■ Extracted data

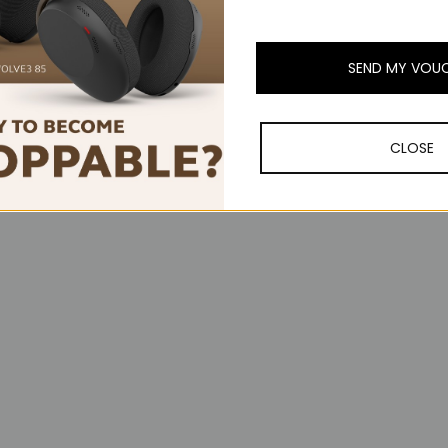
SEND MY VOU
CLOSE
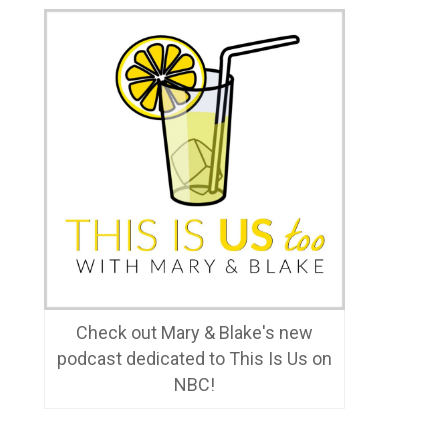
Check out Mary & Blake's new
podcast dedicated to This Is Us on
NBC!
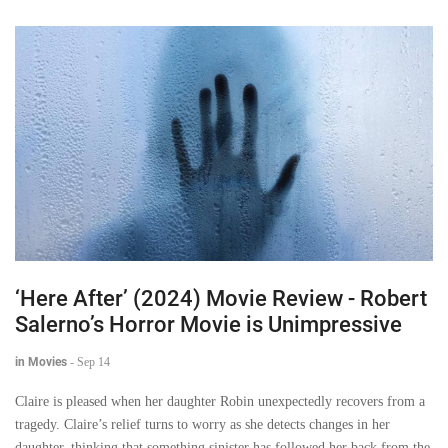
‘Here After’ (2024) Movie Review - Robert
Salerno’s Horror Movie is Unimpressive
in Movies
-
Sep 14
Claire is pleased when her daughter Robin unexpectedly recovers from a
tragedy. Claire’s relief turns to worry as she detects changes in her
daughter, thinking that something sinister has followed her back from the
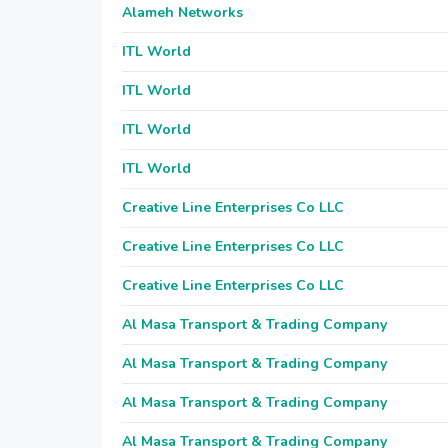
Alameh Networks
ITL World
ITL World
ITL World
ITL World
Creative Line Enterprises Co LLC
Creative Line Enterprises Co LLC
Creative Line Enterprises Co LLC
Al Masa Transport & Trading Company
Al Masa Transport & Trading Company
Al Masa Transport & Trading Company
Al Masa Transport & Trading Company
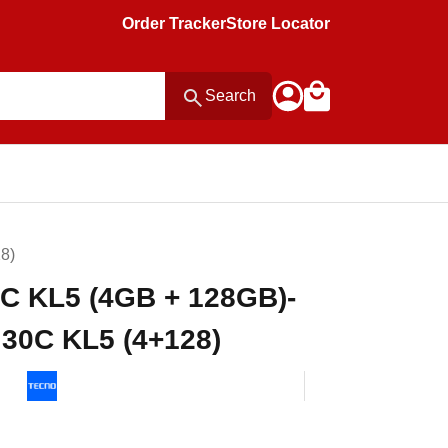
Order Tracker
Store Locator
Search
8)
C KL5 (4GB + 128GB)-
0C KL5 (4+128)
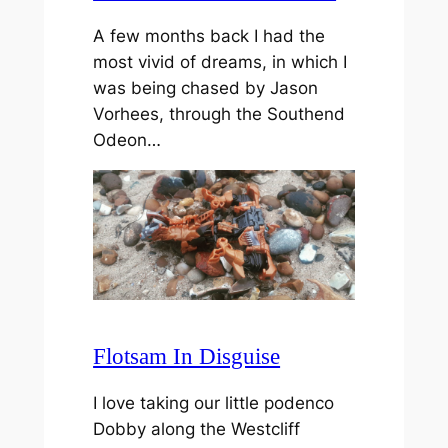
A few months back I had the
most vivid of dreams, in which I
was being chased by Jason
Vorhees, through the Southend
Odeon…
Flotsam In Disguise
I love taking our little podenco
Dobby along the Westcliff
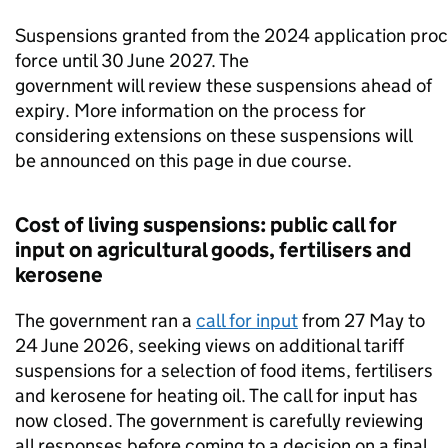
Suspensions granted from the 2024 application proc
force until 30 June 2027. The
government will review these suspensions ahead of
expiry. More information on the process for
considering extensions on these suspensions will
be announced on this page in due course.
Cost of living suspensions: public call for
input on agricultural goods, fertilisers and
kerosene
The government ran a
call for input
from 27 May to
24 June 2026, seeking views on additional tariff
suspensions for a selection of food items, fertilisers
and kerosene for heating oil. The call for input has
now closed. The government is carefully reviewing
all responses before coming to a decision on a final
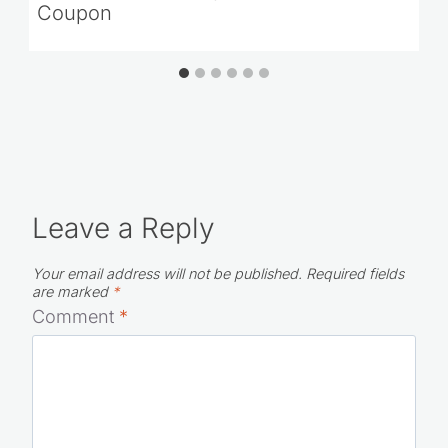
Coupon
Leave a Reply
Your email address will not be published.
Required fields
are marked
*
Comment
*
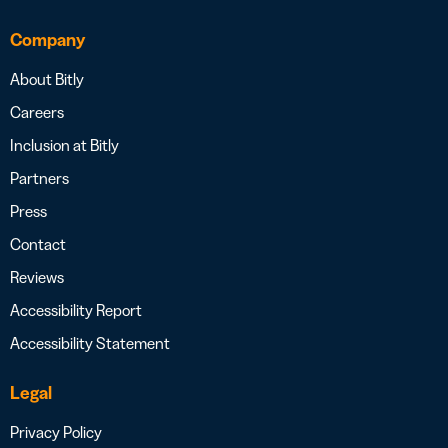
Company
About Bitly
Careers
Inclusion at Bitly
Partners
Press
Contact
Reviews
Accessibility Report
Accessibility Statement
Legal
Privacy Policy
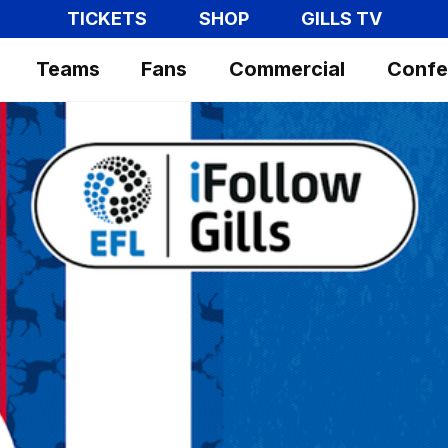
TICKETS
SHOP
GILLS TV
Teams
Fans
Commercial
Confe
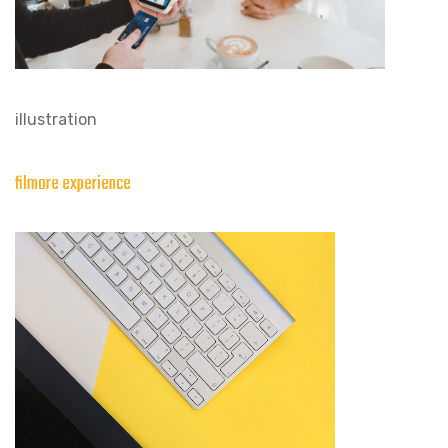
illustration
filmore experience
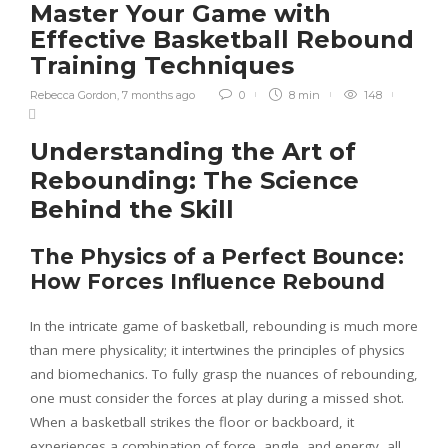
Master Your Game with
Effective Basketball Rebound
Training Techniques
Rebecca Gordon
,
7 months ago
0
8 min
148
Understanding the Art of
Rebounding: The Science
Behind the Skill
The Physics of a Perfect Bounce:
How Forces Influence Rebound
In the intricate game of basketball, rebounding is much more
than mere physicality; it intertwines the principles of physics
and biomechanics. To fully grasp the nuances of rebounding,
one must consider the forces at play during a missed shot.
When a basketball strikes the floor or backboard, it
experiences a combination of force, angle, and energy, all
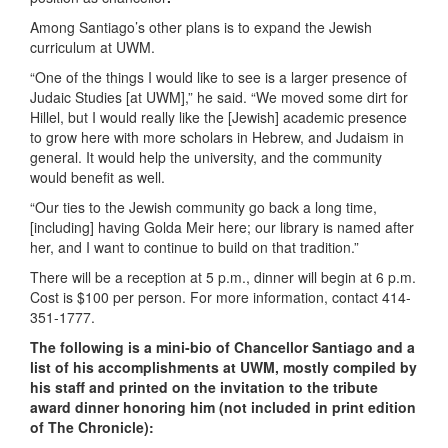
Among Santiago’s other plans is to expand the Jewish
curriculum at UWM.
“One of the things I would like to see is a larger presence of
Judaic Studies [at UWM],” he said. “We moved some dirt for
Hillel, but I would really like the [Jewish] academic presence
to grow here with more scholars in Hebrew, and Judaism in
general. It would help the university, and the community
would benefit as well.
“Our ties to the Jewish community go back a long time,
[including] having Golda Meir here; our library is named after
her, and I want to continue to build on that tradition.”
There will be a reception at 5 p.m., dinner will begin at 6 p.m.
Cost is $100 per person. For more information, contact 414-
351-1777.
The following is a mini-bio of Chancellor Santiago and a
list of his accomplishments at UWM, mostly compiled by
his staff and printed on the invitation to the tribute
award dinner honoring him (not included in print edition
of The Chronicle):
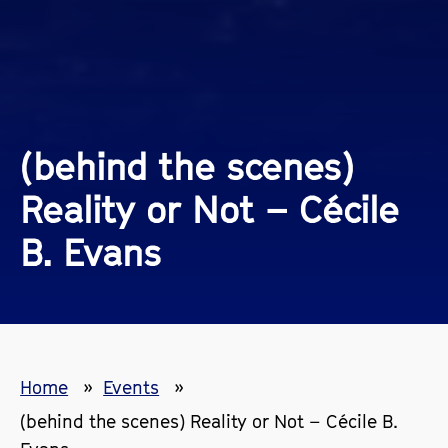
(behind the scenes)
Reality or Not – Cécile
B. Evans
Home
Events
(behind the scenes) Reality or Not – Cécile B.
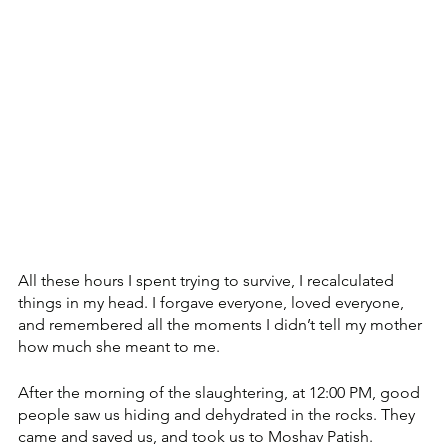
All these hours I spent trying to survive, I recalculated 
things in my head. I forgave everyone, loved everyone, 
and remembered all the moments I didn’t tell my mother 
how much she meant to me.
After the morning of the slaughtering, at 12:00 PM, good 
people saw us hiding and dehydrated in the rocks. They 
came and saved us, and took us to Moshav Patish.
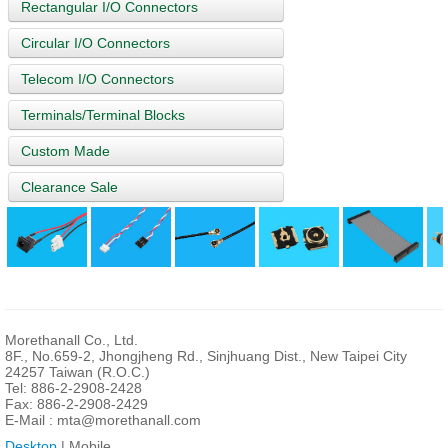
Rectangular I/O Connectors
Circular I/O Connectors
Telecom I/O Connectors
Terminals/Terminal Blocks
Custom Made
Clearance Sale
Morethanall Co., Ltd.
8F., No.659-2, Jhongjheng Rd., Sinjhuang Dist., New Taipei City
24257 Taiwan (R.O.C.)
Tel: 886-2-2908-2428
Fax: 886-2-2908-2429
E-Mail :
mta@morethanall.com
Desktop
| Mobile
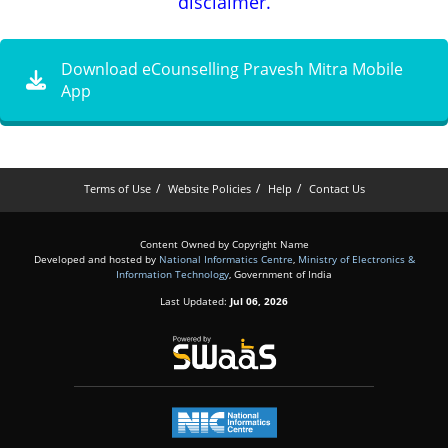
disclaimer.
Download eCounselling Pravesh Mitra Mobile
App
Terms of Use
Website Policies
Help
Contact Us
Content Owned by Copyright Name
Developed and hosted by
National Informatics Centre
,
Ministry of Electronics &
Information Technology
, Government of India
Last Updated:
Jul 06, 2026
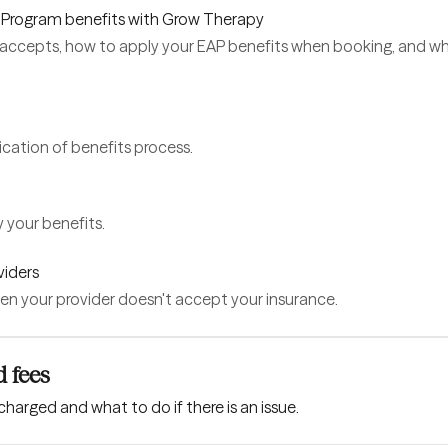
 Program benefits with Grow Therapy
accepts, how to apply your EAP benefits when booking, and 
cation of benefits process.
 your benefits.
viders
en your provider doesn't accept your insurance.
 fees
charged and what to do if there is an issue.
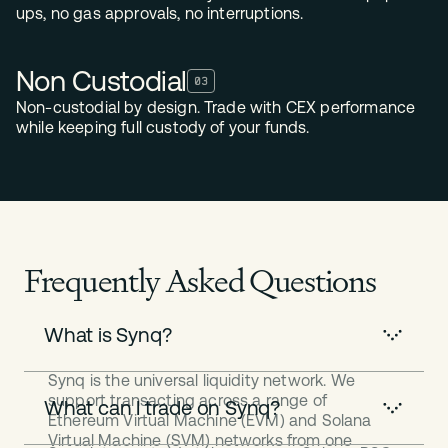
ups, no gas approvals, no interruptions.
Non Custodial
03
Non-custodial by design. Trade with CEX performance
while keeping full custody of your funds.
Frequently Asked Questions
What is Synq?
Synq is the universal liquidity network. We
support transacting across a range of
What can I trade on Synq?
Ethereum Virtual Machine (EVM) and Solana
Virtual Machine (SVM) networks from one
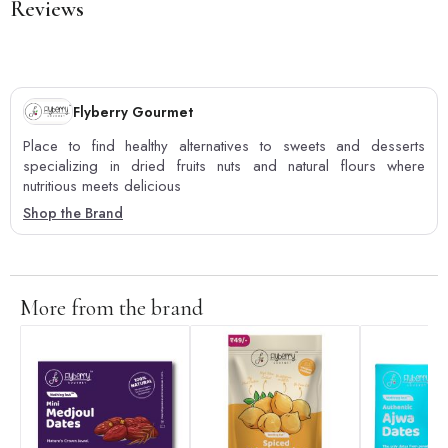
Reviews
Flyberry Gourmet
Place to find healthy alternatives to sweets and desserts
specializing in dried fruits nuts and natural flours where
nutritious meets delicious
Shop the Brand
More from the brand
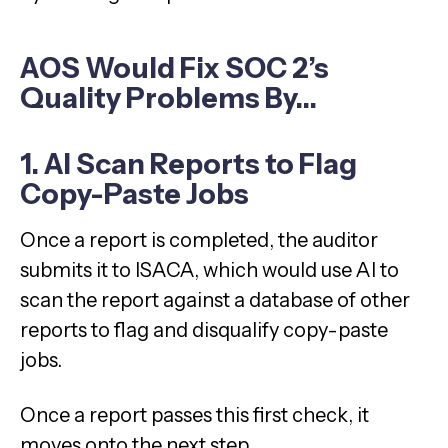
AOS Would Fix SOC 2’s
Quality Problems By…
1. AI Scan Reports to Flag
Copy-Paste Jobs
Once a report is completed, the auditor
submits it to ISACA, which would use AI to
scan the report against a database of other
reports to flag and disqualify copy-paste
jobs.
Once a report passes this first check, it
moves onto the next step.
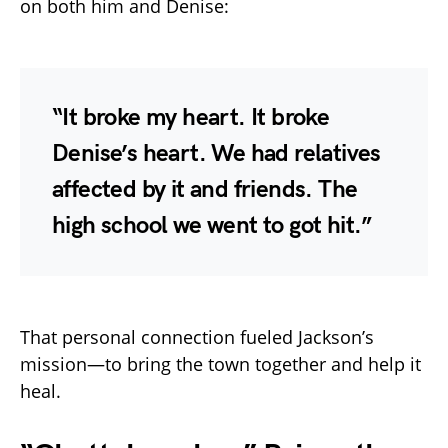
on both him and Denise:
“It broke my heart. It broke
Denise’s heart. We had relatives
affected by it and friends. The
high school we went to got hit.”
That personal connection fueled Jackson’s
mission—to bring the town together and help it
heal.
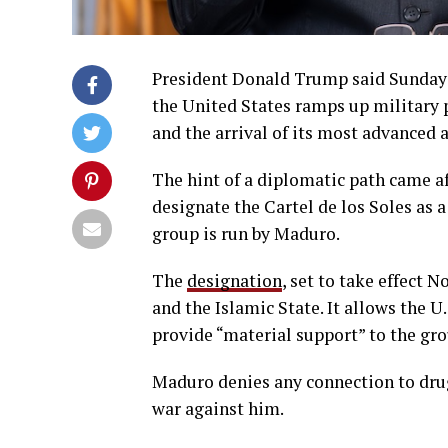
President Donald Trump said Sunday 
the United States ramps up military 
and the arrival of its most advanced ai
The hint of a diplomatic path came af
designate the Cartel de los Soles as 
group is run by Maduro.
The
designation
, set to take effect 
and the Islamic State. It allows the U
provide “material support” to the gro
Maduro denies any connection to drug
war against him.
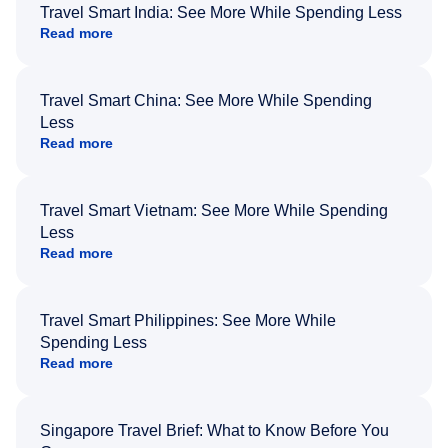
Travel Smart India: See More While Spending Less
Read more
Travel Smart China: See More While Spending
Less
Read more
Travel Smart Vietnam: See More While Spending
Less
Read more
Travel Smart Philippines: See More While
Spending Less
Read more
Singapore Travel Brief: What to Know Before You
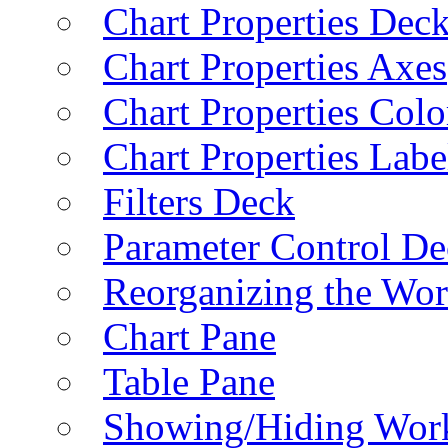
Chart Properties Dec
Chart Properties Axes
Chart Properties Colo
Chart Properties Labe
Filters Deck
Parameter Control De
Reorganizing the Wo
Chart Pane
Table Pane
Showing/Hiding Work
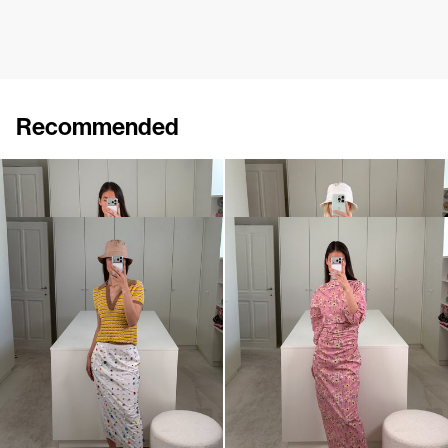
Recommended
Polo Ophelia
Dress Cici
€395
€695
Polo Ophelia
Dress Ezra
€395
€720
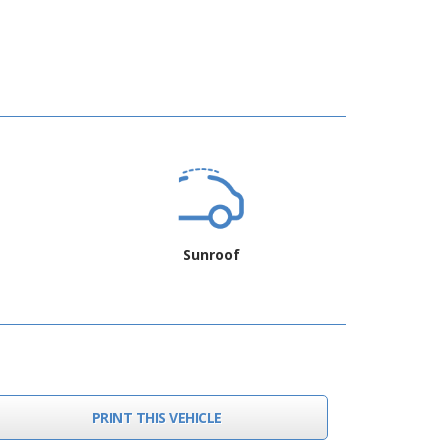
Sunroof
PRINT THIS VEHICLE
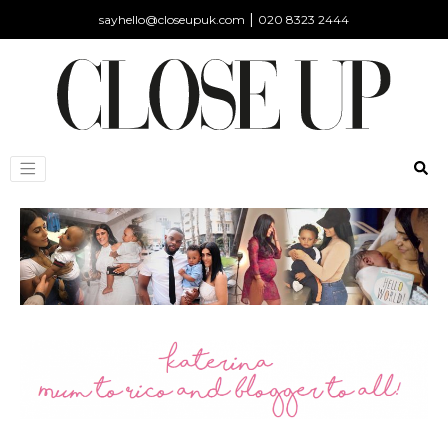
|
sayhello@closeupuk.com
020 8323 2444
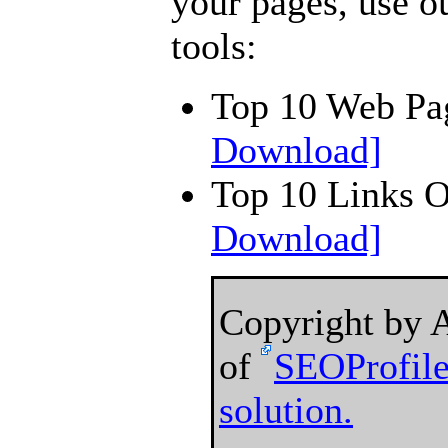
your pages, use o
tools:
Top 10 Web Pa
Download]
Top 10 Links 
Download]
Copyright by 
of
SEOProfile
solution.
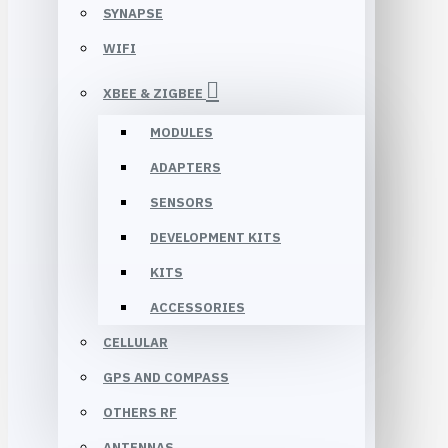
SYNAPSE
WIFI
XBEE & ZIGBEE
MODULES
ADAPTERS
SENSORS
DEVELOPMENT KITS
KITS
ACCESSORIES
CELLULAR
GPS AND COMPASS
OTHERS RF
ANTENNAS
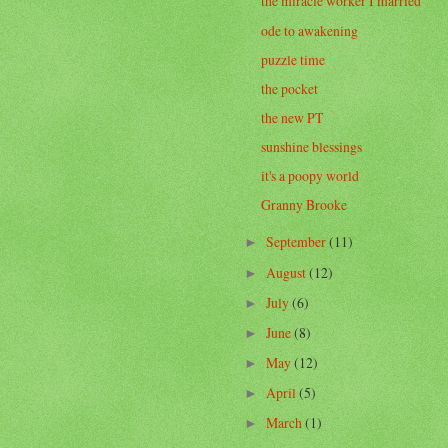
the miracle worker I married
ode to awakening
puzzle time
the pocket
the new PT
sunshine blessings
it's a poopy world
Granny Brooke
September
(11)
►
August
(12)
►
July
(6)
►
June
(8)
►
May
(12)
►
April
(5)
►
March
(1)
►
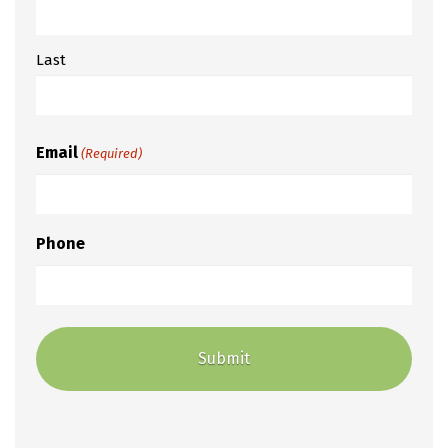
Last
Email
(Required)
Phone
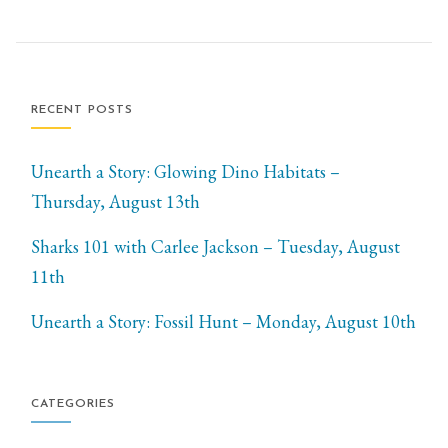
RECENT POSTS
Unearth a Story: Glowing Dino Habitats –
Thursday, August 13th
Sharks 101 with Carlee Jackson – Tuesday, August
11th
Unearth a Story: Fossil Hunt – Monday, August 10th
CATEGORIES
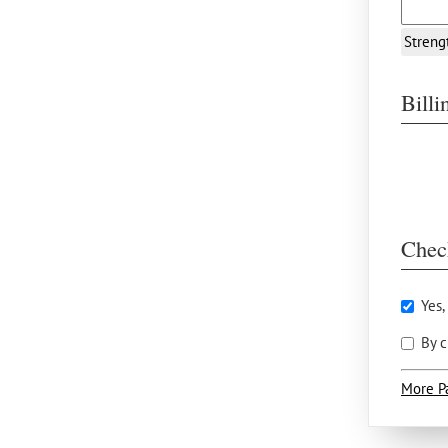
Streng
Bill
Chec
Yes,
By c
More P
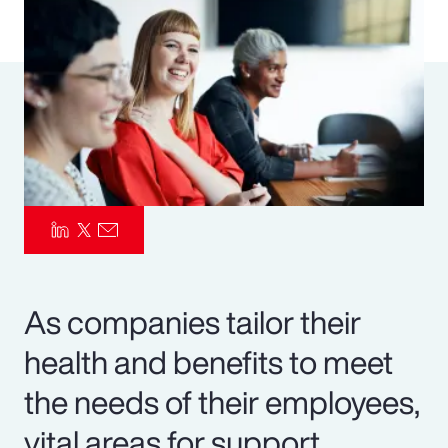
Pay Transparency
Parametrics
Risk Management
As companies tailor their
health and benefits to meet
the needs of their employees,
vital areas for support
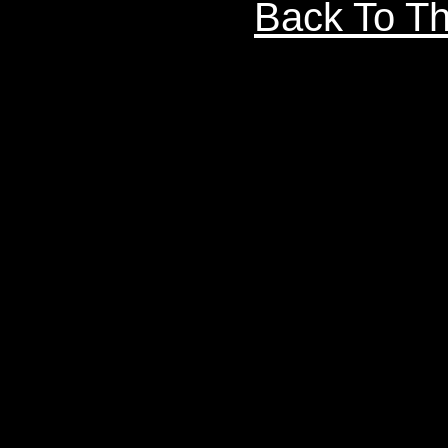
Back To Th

■ Problem to work on
Reproduce word for word, with pictures dropped, only the part of the material above that opens with the line containing "Developed and hosted by" and closes with the line containing "Once a report passes this first check, it".

■ Final answer
Developed and hosted by
National Informatics Centre
,
Ministry of Electronics &
Information Technology
, Government of India
Last Updated:
Jul 06, 2026
 Program benefits with Grow Therapy
accepts, how to apply your EAP benefits when booking, and 
cation of benefits process.
 your benefits.
viders
en your provider doesn't accept your insurance.
 fees
charged and what to do if there is an issue.
ups, no gas approvals, no interruptions.
Non Custodial
03
Non-custodial by design. Trade with CEX performance
while keeping full custody of your funds.
Frequently Asked Questions
What is Synq?
Synq is the universal liquidity network. We
support transacting across a range of
What can I trade on Synq?
Ethereum Virtual Machine (EVM) and Solana
Virtual Machine (SVM) networks from one
Reviews
Flyberry Gourmet
Place to find healthy alternatives to sweets and desserts
specializing in dried fruits nuts and natural flours where
nutritious meets delicious
Shop the Brand
More from the brand
AOS Would Fix SOC 2’s
Quality Problems By…
1. AI Scan Reports to Flag
Copy-Paste Jobs
Once a report is completed, the auditor
submits it to ISACA, which would use AI to
scan the report against a database of other
reports to flag and disqualify copy-paste
jobs.
Once a report passes this first check, it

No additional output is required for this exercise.